Black, female faculty lacking in sciences

As an undergraduate, former Black Student Alliance president Malik Burnett never had a black professor in his science classes.

Across campus, students like Burnett, Trinity '07 and a first-year student at the Duke School of Medicine, have expressed increasing concern about the lack of women and underrepresented minorities in the science faculty.

"I believe it's important for both African-American and non-black students to have black professors in the classroom," Burnett said. "This would serve to work against many misconceptions about blacks in the sciences."

Professors and administrators also echoed the importance of having minority faculty members in the classroom.

"We have a diverse student population at Duke and it is extremely important that students from all walks of life can find role models in the faculty," said Dan Kiehart, chair of the biology department.

Exploring the diversity

However, the numbers of female and minority tenured and tenure-track professors in physics, chemistry and biology at Duke fall far behind the nationwide population percentages of these groups and the overall percentages of those faculty in the Trinity College of Arts and Sciences.

According to the Faculty Diversity Initiative Update, published by the Office of the Provost, in 2006, 30 percent of the Arts and Sciences faculty were female and 6.3 percent were black.

Of the 32 tenured or tenure-track faculty in the physics department, only four professors, or 12.5 percent, are female and one is black, Physics Department Chair Daniel Gauthier wrote in an e-mail.

"I would give us a grade [on diversity] of fair to good," he said. "Our demographics are far from that of the general U.S. population, which is not good, but our diversity is better than many other physics departments around the country."

Likewise, the chemistry department also lags behind in the number of females and minorities, with only 10 percent of regular-rank faculty being women, Warren Warren, chair of the chemistry department, wrote in an e-mail. In addition, there are no black faculty members in chemistry at Duke.

"There are a variety of reasons for this lower fraction, most of which trace back to personal choice," Warren said, adding that the number of female applicants for most junior faculty positions in chemistry is very small.

The graduate program in chemistry, however, is almost evenly split between males and females, and all recitation teaching assistants for general chemistry are female, he said.

In addition, Warren said there is one minority, a female Hispanic student, in his own research group.

In contrast to the physics and chemistry departments, the biology department has a higher proportion of females. However, it still falls behind in the percentage of minorities.

Out of 41 tenure-track or tenured faculty in the biology department, 12 professors, or 29 percent, are female, one is black and one is Hispanic, Kiehart said.

"My feeling is that these statistics are probably very good or better in comparison to most other colleges," Kiehart said. "Fifteen years ago, before I came to Duke, I was at Harvard and the numbers didn't even come close to comparing."

Kiehart added that at lower levels of academia-graduate students and introductory professorships-there are approximately the same number of males and females, but looking at the tenured professors, that ratio skews more toward males.

"When you look at a stable scientific faculty, there's only a quarter women," he said. "And that's a problem."

Although the proportion of females in biology are still far below that of the population average, professors stressed that there is equality among the males and females in the department.

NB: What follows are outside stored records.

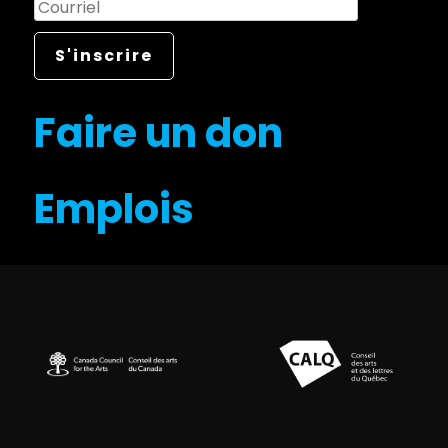
Faire un don
Emplois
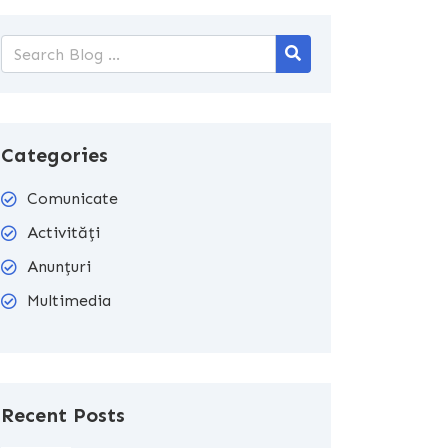
Categories
Comunicate
Activități
Anunțuri
Multimedia
Recent Posts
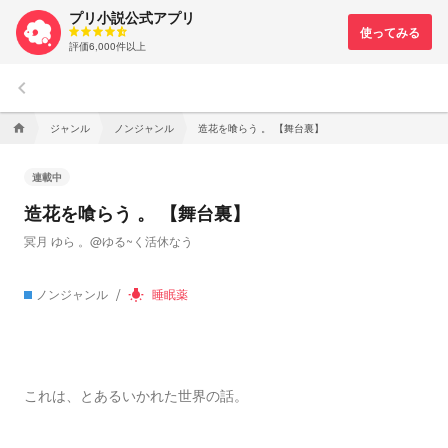
プリ小説公式アプリ
評価6,000件以上
keyboard_arrow_left
ジャンル
ノンジャンル
造花を喰らう 。 【舞台裏】
home
連載中
造花を喰らう 。 【舞台裏】
冥月 ゆら 。@ゆる~く活休なう
ノンジャンル
睡眠薬
wb_incandescent
これは、とあるいかれた世界の話。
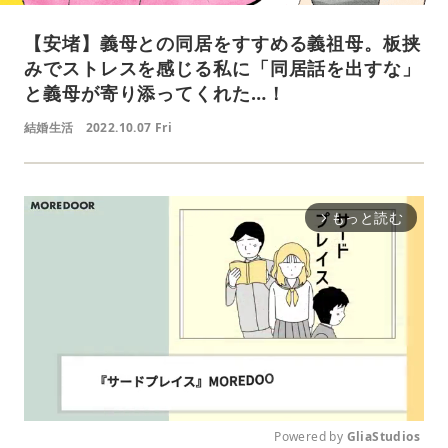
【安堵】義母との同居をすすめる義祖母。板挟
みでストレスを感じる私に「同居話を出すな」
と義母が寄り添ってくれた…！
結婚生活
2022.10.07 Fri
もっと読む
arrow_forward_ios
Powered by 
GliaStudios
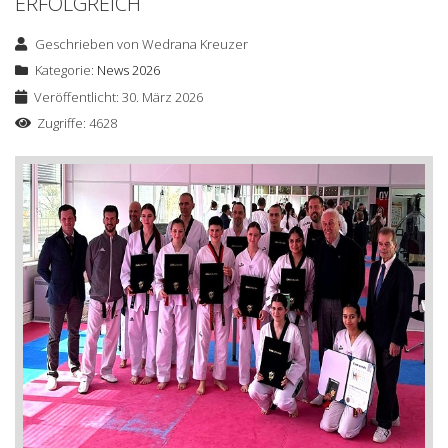
ERFOLGREICH
Geschrieben von
Wedrana Kreuzer
Kategorie:
News 2026
Veröffentlicht: 30. März 2026
Zugriffe: 4628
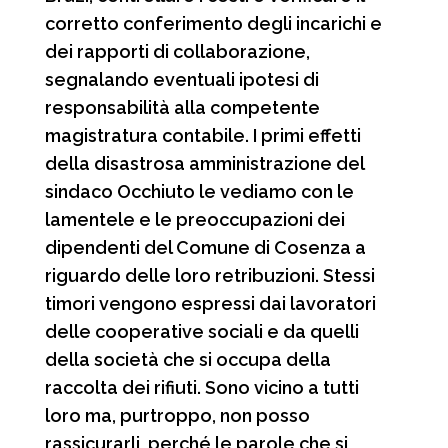
corretto conferimento degli incarichi e
dei rapporti di collaborazione,
segnalando eventuali ipotesi di
responsabilità alla competente
magistratura contabile. I primi effetti
della disastrosa amministrazione del
sindaco Occhiuto le vediamo con le
lamentele e le preoccupazioni dei
dipendenti del Comune di Cosenza a
riguardo delle loro retribuzioni. Stessi
timori vengono espressi dai lavoratori
delle cooperative sociali e da quelli
della società che si occupa della
raccolta dei rifiuti. Sono vicino a tutti
loro ma, purtroppo, non posso
rassicurarli, perché le parole che si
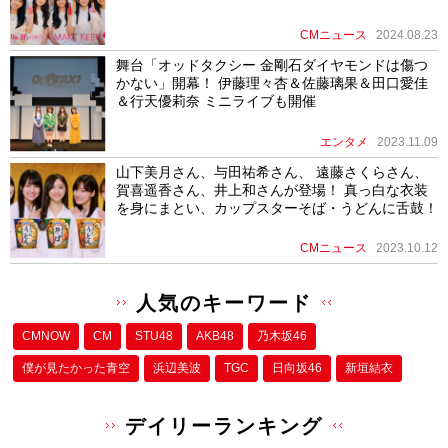
CMニュース
2024.08.23
舞台「オッドタクシー ⾦剛⽯ダイヤモンドは傷つ
かない」開幕！ 伊藤理々杏＆佐藤璃果＆⽥⼝愛佳
＆⾏天優莉奈 ミニライブも開催
エンタメ
2023.11.09
山下美月さん、与田祐希さん、 遠藤さくらさん、
賀喜遥香さん、井上和さんが登場！ 真っ白な衣装
を身にまとい、カップスターそば・うどんに舌鼓！
CMニュース
2023.10.12
人気のキーワード
CMNOW
CM
STU48
AKB48
乃木坂46
僕が⾒たかった⻘空
浜辺美波
TGC
日向坂46
新垣結衣
デイリーランキング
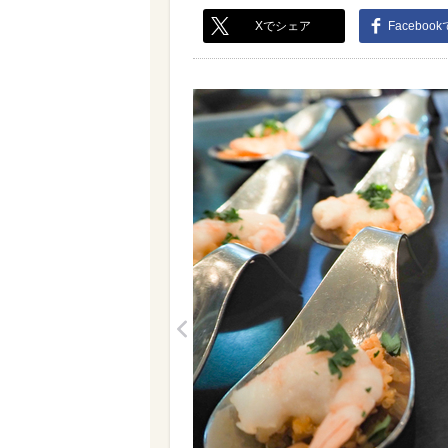
Xでシェア
Faceboo
<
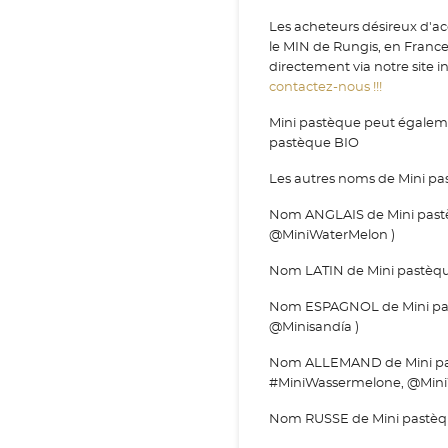
Les acheteurs désireux d'ac
le MIN de Rungis, en Franc
directement via notre site i
contactez-nous !!!
Mini pastèque peut égalemen
pastèque BIO
Les autres noms de Mini pa
Nom ANGLAIS de Mini pastè
@MiniWaterMelon )
Nom LATIN de Mini pastèqu
Nom ESPAGNOL de Mini pastè
@Minisandía )
Nom ALLEMAND de Mini pas
#MiniWassermelone, @Mini
Nom RUSSE de Mini pastèque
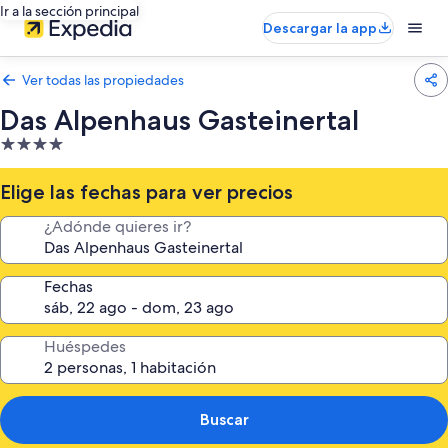
Ir a la sección principal
Descargar la app
Ver todas las propiedades
Das Alpenhaus Gasteinertal
Propiedad
de
4.0
Elige las fechas para ver precios
estrellas
¿Adónde quieres ir?
Fechas
Huéspedes
Buscar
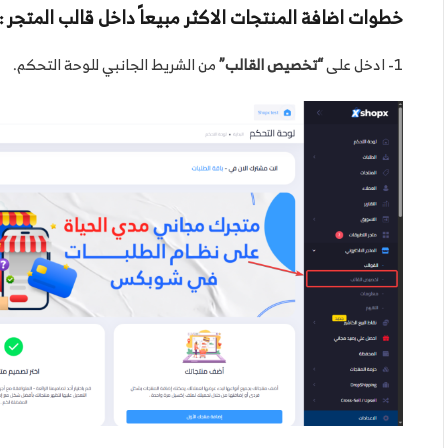
خطوات اضافة المنتجات الاكثر مبيعاً داخل قالب المتجر :
1- ادخل على
“تخصيص القالب”
من الشريط الجانبي للوحة التحكم.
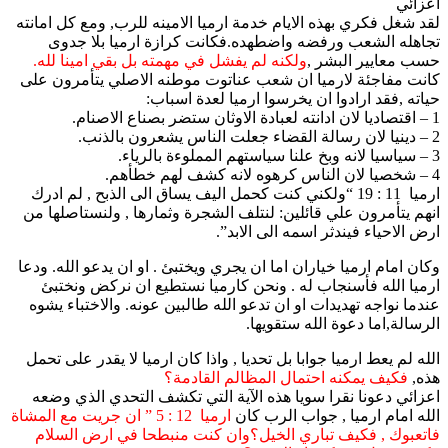
اعزائي
لقد شغل فكري بهذه الايام خدمة ارميا الامينه للرب, ومع كل امانته
تجاهله الشعب ورفضه واضطهده.فكانت كرازة ارميا بلا جدوى
حسب معايير البشر ,
ولكنه لم يفشل في مهمته بل بقي امينا لله.
كانت مفاجئة لارميا ان شعب عناتوت موطنه الاصلي يتأمرون على
حياته ,فقد ارادوا ان يخرسوا ارميا لعدة اسباب:
1 – اقتصاديا لان ادانته لعبادة الاوثان ستضر بصناع الاصنام.
2 – دينيا لان رسالة القضاء جعلت الناس يشعرون بالذنب.
3 – سياسيا لانه وبخ علنا سياستهم المملوءة بالرياء.
4 – شخصيا لان الناس كرهوه لانه كشف لهم خطأهم.
ارميا 11 : 19 “ولكني كنت كحمل اليف يساق الى الذبح , لم ادرك
انهم يتأمرون علي قائلين: لنتلف الشجرة وثمارها , ولنستاصلها من
ارض الاحياء فيندثر اسمه الى الابد”.
وكان امام ارميا خياران اما ان يجري ويختبئ . او ان يدعو الله. ودعا
ارميا الله فأسنجاب له . ونحن كارميا نستطيع ان نركض ونختبئ
عندما نواجه تهديدات او ان تدعو الله طالبين عونه. والاختباء يشوه
الرسالة,اما دعوة الله ستقويها.
الله لم يعط ارميا جوابا بل تحديا , واذا كان ارميا لا يقدر على تحمل
هذه,
فكيف يمكنه احتمال المظالم القادمة؟
اعزائي دعونا نقرا سويا هذه الآية التي تكشف التحدي الذي وضعه
الله امام ارميا , جواب الرب كان
ارميا 12 : 5 ” ان جريت مع المشاة
فاتعبوك , فكيف تباري الخيل؟وان كنت منبطحا في ارض السلام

Heather Stapleton, assistant professor of environmental science, said she went through college and graduate school in environmental chemistry hearing stories of inequality and prejudice against women in academia, but said she has not seen this bias at Duke.

"From my experience, I feel like it is definitely equivalent between males and females here," she said. "I think at my current level, most of my colleagues that are female are very successful and doing well."

Administrative response

Although the science faculty is lacking in the number of females and blacks, administrators said they are working to correct the imbalance.

Chairs of the biology, chemistry and physics departments all said they have implemented programs to recruit more diverse faculty members.

When a position within the biology department opens, Kiehart said he notifies prominent minority scientists at different universities so they might refer other qualified minority applicants.

"We will always try to change the number of minorities," he said. "We feel that we can do better."

In addition, the University is working to enhance minority recruitment and hiring efforts as a way to increase the numbers of underrepresented groups in the faculty, Dr. Nancy Allen, professor of medicine and vice provost for faculty diversity, wrote in an e-mail.

The Office of the Provost and the department chairs are enhancing career flexibility policies such as parental leave and tenure clock relief to help women. They have also begun a minority mentoring program and new diversity Web site, Looney added.

"The University has worked hard toward change," she said. "No, there are not enough minorities in the sciences. But we're working on it. Eventually, we'll see a change."

Many of the science departments implemented a program in 1996 to recruit minority students from around the country and expose them to the sciences, said Jacqueline Looney, senior associate dean for graduate programs and associate vice provost for academic diversity.

"The program is designed to attract students of color into the sciences in hopes that they will pursue a career in academia," she said. "We are adding to the national pool of scholars which may in turn help us hire more colored faculty."

But current efforts to attract more minority and women candidates in the sciences falls short of some students' expectations.

"I definitely feel that Duke, as a top-level institution, can do more to recruit African American and women faculty in the sciences," Burnett said. "It is, however, a nationwide problem that needs to be addressed."